MÜNCHEN - Es war wie immer: Martin Demichelis trainierte am Montag, grinste den Fotografen zu und plauderte am Ende der Übungseinheit freundlich mit Trainer Louis van Gaal.

Doch die Zeichen stehen auf Trennung. Der argentinische Fußball-Nationalspieler denkt nach seinem Rauswurf aus dem Kader des FC Bayern München an Abschied. „Wir werden uns in den nächsten Tagen zusammensetzen und über seine Situation sprechen“, sagte Sportdirektor Christian Nerlinger der „Bild“-Zeitung (Montag).

Die Entscheidung, ob er seinen bis 2012 gültigen Vertrag in München erfüllt, überlassen die Bayern dem Argentinier. „Der Spieler hat das Recht zu entscheiden, ob er gehen will“, hat van Gaal gesagt. „Wenn er gehen will, wäre das für mich kein Problem. Wir haben noch 14 Tage, dass er weggehen kann“. Der Niederländer hat in dem 24- jährigen Maximilian Haas, Kapitän der Drittligamannschaft des FC Bayern, bereits einen Ersatzmann ins Spiel gebracht.

In der Chefetage will man nichts überstürzen. „Wir können es uns nicht erlauben, mit nur zwei Innenverteidigern in die Saison zu gehen“, warnte Vorstands-Boss Karl-Heinz Rummenigge. Viel Zeit haben Bayern und Demichelis nicht mehr. Die Transferperiode läuft am 31. August ab. Angeblich soll Atletico Madrid am Argentinier interessiert sein. Als Ablösesumme sind acht Millionen Euro im Gespräch.

Franz Beckenbauer dagegen hält nicht viel von dem 29-Jährigen. „Er will nur hinten in der Innenverteidigung spielen. Da hat er es einfacher, da kann er mit der Krawatte spielen“, spottete Bayerns Ehrenpräsident am Sonntagabend im TV-Sender Sky: „Den Schlendrian und die Fehler, die er in den vergangenen Jahren gemacht hat – mein lieber Mann, da waren schon einige dabei. Er ist ein ausgezeichneter Spieler, aber er will nicht laufen“.

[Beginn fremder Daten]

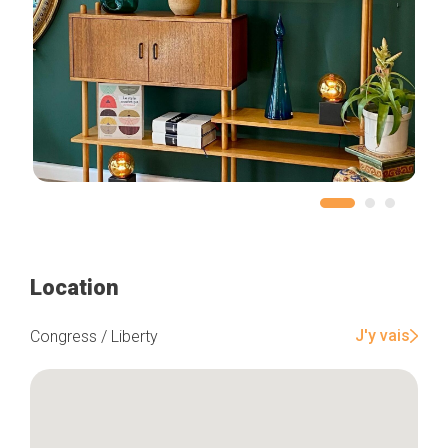
Location
J'y vais
Congress / Liberty
Home
Our top picks
Neighborhoods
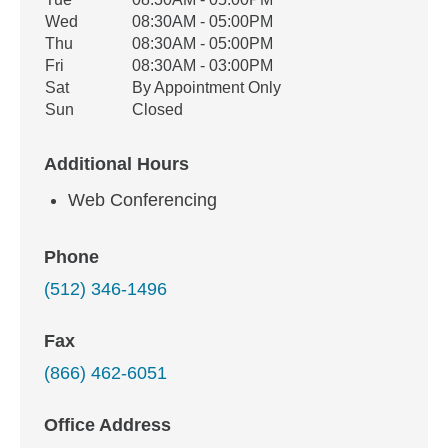
Wed
08:30AM - 05:00PM
Thu
08:30AM - 05:00PM
Fri
08:30AM - 03:00PM
Sat
By Appointment Only
Sun
Closed
Additional Hours
Web Conferencing
Phone
(512) 346-1496
Fax
(866) 462-6051
Office Address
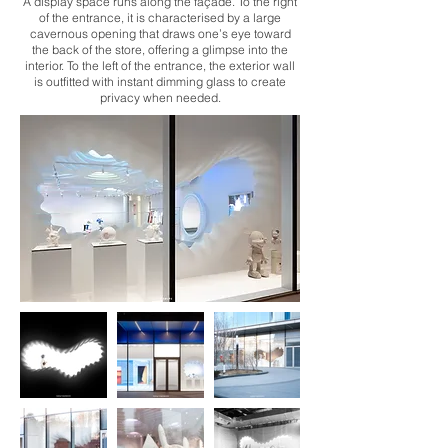
A display space runs along the façade. To the right
of the entrance, it is characterised by a large
cavernous opening that draws one’s eye toward
the back of the store, offering a glimpse into the
interior. To the left of the entrance, the exterior wall
is outfitted with instant dimming glass to create
privacy when needed.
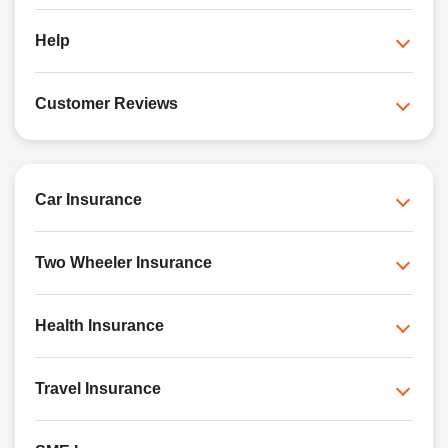
Help
Customer Reviews
Car Insurance
Two Wheeler Insurance
Health Insurance
Travel Insurance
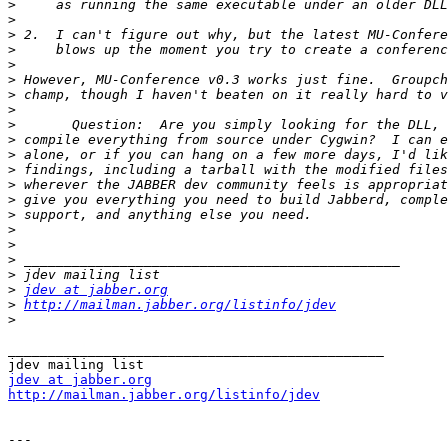
>
>
>
>
>
>
>
>
>
>
>
>
>
>
>
>
>
>
>
>
jdev at jabber.org
>
http://mailman.jabber.org/listinfo/jdev
>
_______________________________________________

jdev at jabber.org
http://mailman.jabber.org/listinfo/jdev
---
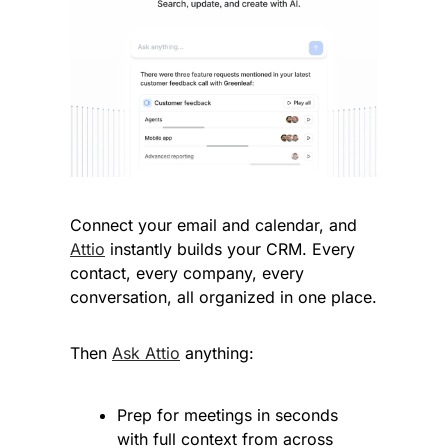
Connect your email and calendar, and 
Attio
 instantly builds your CRM. Every 
contact, every company, every 
conversation, all organized in one place.
Then 
Ask Attio
 anything:
Prep for meetings in seconds 
with full context from across 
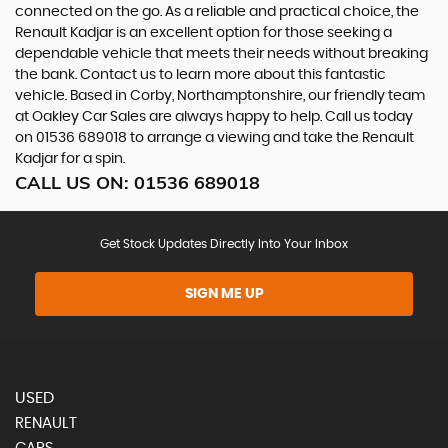
connected on the go. As a reliable and practical choice, the
Renault Kadjar is an excellent option for those seeking a
dependable vehicle that meets their needs without breaking
the bank. Contact us to learn more about this fantastic
vehicle. Based in Corby, Northamptonshire, our friendly team
at Oakley Car Sales are always happy to help. Call us today
on 01536 689018 to arrange a viewing and take the Renault
Kadjar for a spin.
CALL US ON:
01536 689018
Get Stock Updates Directly Into Your Inbox
SIGN ME UP
USED
RENAULT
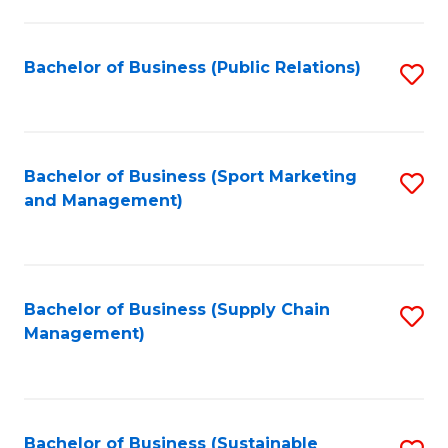
C
Fa
Bachelor of Business (Public Relations)
S
to
C
Fa
Bachelor of Business (Sport Marketing
S
and Management)
to
C
Fa
Bachelor of Business (Supply Chain
S
Management)
to
C
Fa
Bachelor of Business (Sustainable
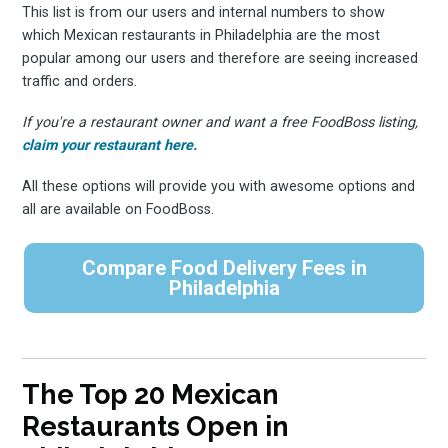
This list is from our users and internal numbers to show
which Mexican restaurants in Philadelphia are the most
popular among our users and therefore are seeing increased
traffic and orders.
If you're a restaurant owner and want a free FoodBoss listing,
claim your restaurant here.
All these options will provide you with awesome options and
all are available on FoodBoss.
Compare Food Delivery Fees in
Philadelphia
The Top 20 Mexican
Restaurants Open in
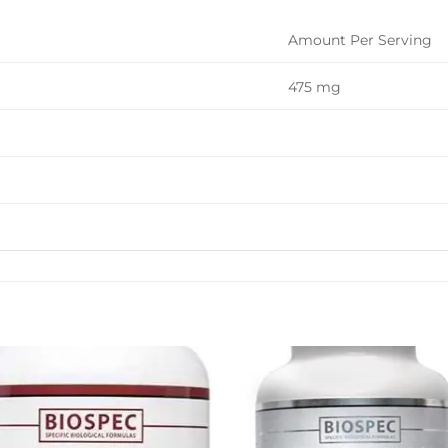
Amount Per Serving
475 mg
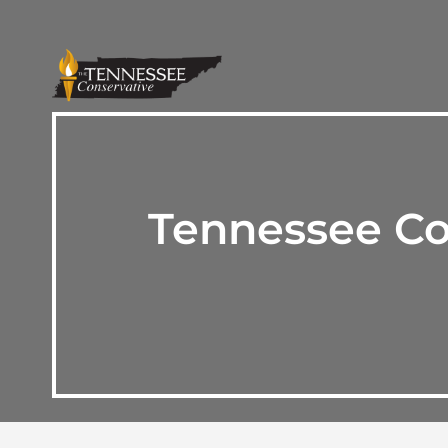
Tennessee Co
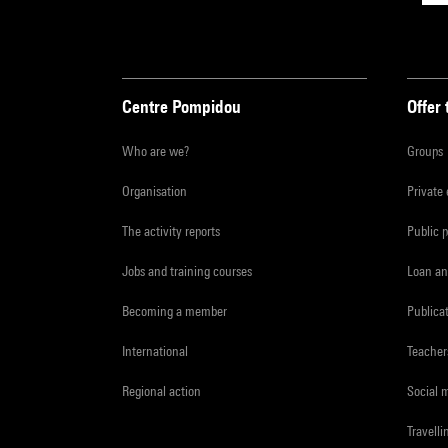
Centre Pompidou
Offer 
Who are we?
Groups
Organisation
Private
The activity reports
Public 
Jobs and training courses
Loan an
Becoming a member
Publica
International
Teacher
Regional action
Social 
Travelli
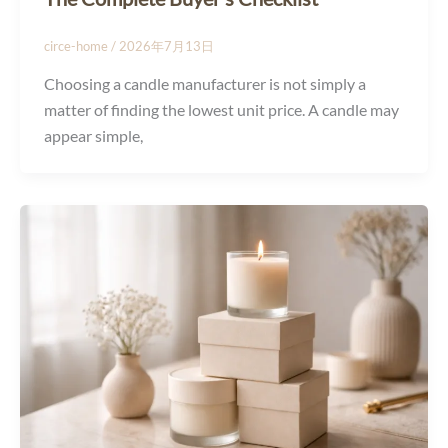
circe-home
/
2026年7月13日
Choosing a candle manufacturer is not simply a
matter of finding the lowest unit price. A candle may
appear simple,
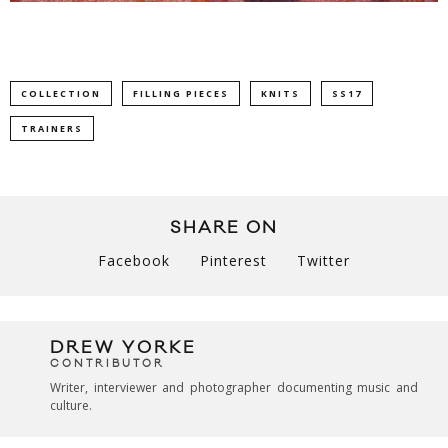
COLLECTION
FILLING PIECES
KNITS
SS17
TRAINERS
SHARE ON
Facebook
Pinterest
Twitter
DREW YORKE
CONTRIBUTOR
Writer, interviewer and photographer documenting music and
culture.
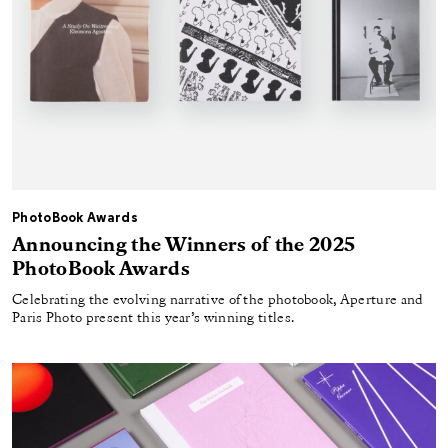
PhotoBook Awards
Announcing the Winners of the 2025
PhotoBook Awards
Celebrating the evolving narrative of the photobook, Aperture and
Paris Photo present this year’s winning titles.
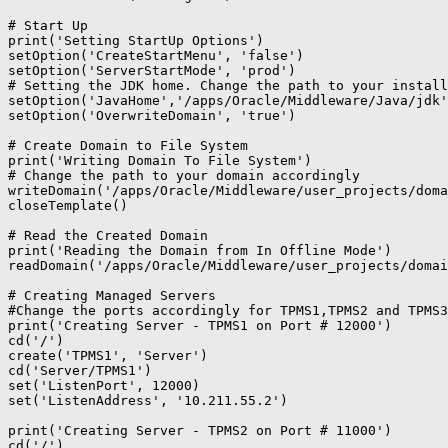
# Start Up

print('Setting StartUp Options')

setOption('CreateStartMenu', 'false')

setOption('ServerStartMode', 'prod')

# Setting the JDK home. Change the path to your install
setOption('JavaHome','/apps/Oracle/Middleware/Java/jdk'
setOption('OverwriteDomain', 'true')

# Create Domain to File System

print('Writing Domain To File System')

# Change the path to your domain accordingly

writeDomain('/apps/Oracle/Middleware/user_projects/doma
closeTemplate()

# Read the Created Domain

print('Reading the Domain from In Offline Mode')

readDomain('/apps/Oracle/Middleware/user_projects/domai
# Creating Managed Servers

#Change the ports accordingly for TPMS1,TPMS2 and TPMS3

print('Creating Server - TPMS1 on Port # 12000')

cd('/')

create('TPMS1', 'Server')

cd('Server/TPMS1')

set('ListenPort', 12000)

set('ListenAddress', '10.211.55.2')

print('Creating Server - TPMS2 on Port # 11000')

cd('/')
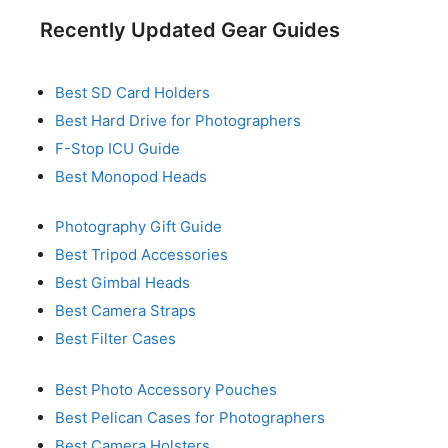
Recently Updated Gear Guides
Best SD Card Holders
Best Hard Drive for Photographers
F-Stop ICU Guide
Best Monopod Heads
Photography Gift Guide
Best Tripod Accessories
Best Gimbal Heads
Best Camera Straps
Best Filter Cases
Best Photo Accessory Pouches
Best Pelican Cases for Photographers
Best Camera Holsters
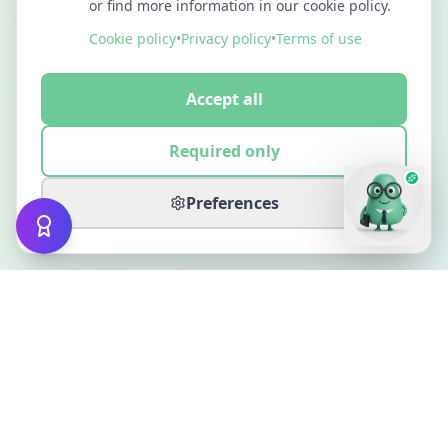
or find more information in our cookie policy.
Cookie policy
•
Privacy policy
•
Terms of use
Accept all
Required only
Preferences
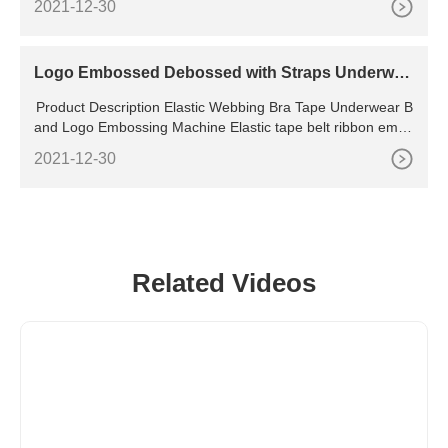
2021-12-30
tep 2: Begin installing the new sealing ring by setting it insid
e of the pot lid. Gently press the sealing ring down so that th
e metal ring is seated in the groove
Logo Embossed Debossed with Straps Underwea
r for Machine
Product Description Elastic Webbing Bra Tape Underwear B
and Logo Embossing Machine Elastic tape belt ribbon embo
ssing machine 1.used for fabric embossing.
2021-12-30
Related Videos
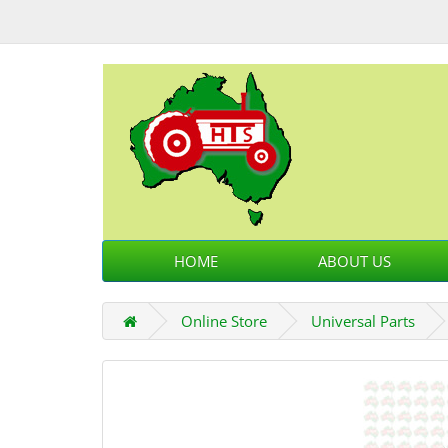
HOME
ABOUT US
Online Store
Universal Parts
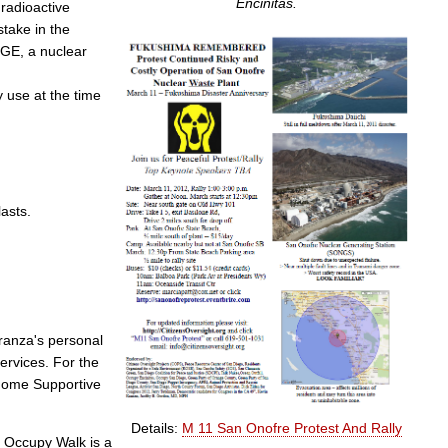
Encinitas.
radioactive
take in the
 GE, a nuclear
 use at the time
lasts.
ranza's personal
services. For the
-Home Supportive
Details:
M 11 San Onofre Protest And Rally
 Occupy Walk is a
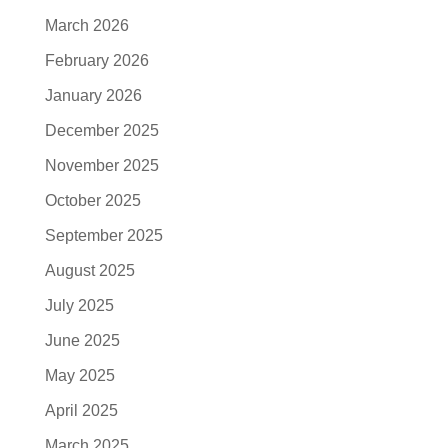
March 2026
February 2026
January 2026
December 2025
November 2025
October 2025
September 2025
August 2025
July 2025
June 2025
May 2025
April 2025
March 2025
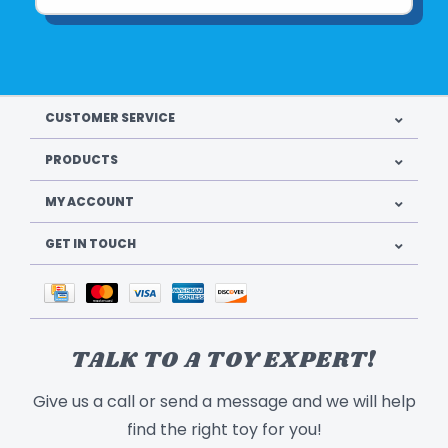
CUSTOMER SERVICE
PRODUCTS
MY ACCOUNT
GET IN TOUCH
TALK TO A TOY EXPERT!
Give us a call or send a message and we will help
find the right toy for you!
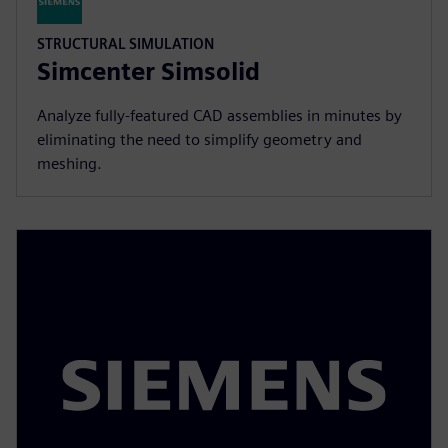
STRUCTURAL SIMULATION
Simcenter Simsolid
Analyze fully-featured CAD assemblies in minutes by
eliminating the need to simplify geometry and
meshing.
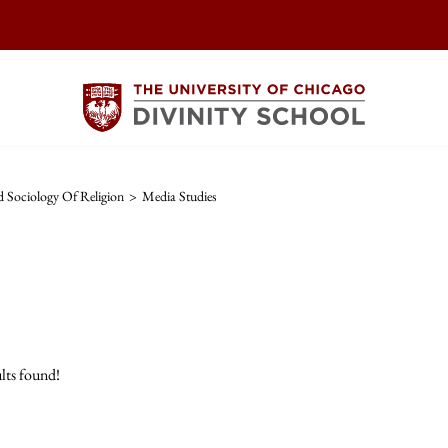
 Sociology Of Religion
>
Media Studies
lts found!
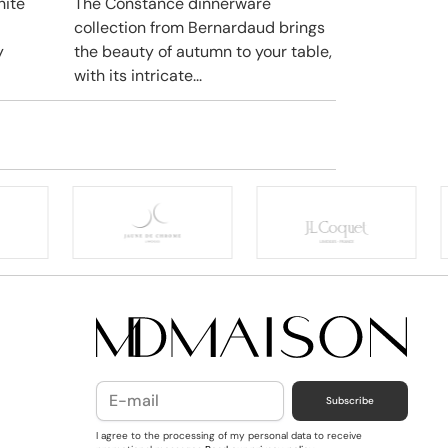
hite
The Constance dinnerware
collection from Bernardaud brings
y
the beauty of autumn to your table,
with its intricate...
Subscribe
I agree to the processing of my personal data to receive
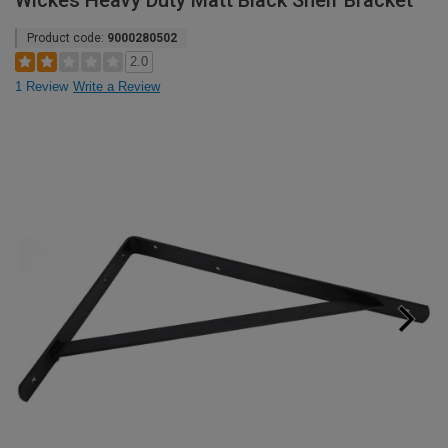
Wickes Heavy Duty Matt Black Shelf Bracket
Product code:
9000280502
2.0
1 Review
Write a Review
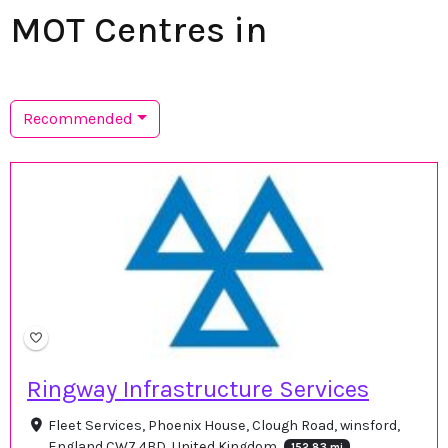
MOT Centres in
Recommended
Ringway Infrastructure Services
Fleet Services, Phoenix House, Clough Road, winsford,
England CW7 4BD, United Kingdom
152.83 mi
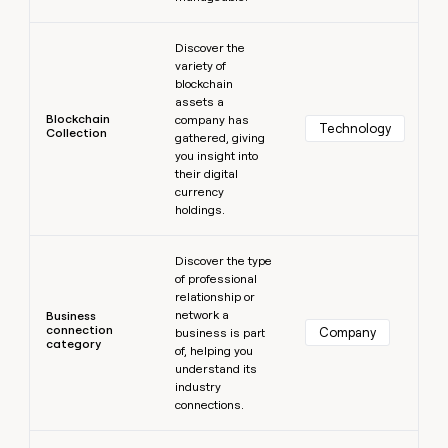
Learn more
Discover the
variety of
blockchain
assets a
Blockchain
company has
Technology
Collection
gathered, giving
you insight into
their digital
currency
holdings.
Learn more
Discover the type
of professional
relationship or
network a
Business
connection
Company
business is part
category
of, helping you
understand its
industry
connections.
Learn more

So gut wie sicher ist das Ende der Zusammenarbeit zwischen den Bayern und José Ernesto Sosa. Eine Fortsetzung des bis Saisonende laufenden Vertrages hätte „keinen Sinn“ gehabt, sagte Rummenigge im „kicker“ (Montag), „der Spieler hat keine große Perspektive bei uns und möchte weg“. Nach italienischen Medien ist der Wechsel des argentinischen Mittelfeldspielers zum SSC Neapel in die Serie A bereits perfekt. Sosa soll dort einen Vierjahresvertrag erhalten, als Ablöse werden drei Millionen Euro genannt.

Mario Gomez hingegen will es bei den Bayern unbedingt wissen. Via „Bild“ beendete der Nationalstürmer die permanenten Wechselgerüchte. „Es wird keinen Wechsel geben“, stellte Gomez klar, „ich habe viel vor in der Saison. Ich will den Trainer jetzt überzeugen, dass er mir bald Spiele von Anfang an gibt“.

Doch die Chancen stehen eher schlecht. Ivica Olic hat sich am Montag im Mannschaftstraining zurückgemeldet. Der kroatische Nationalspieler, der wegen Knieproblemen beim Saisonstart am vorigen Freitag gegen Wolfsburg fehlte, drängt in die Startelf für das Bayern-Gastspiel am Freitag in Kaiserslautern.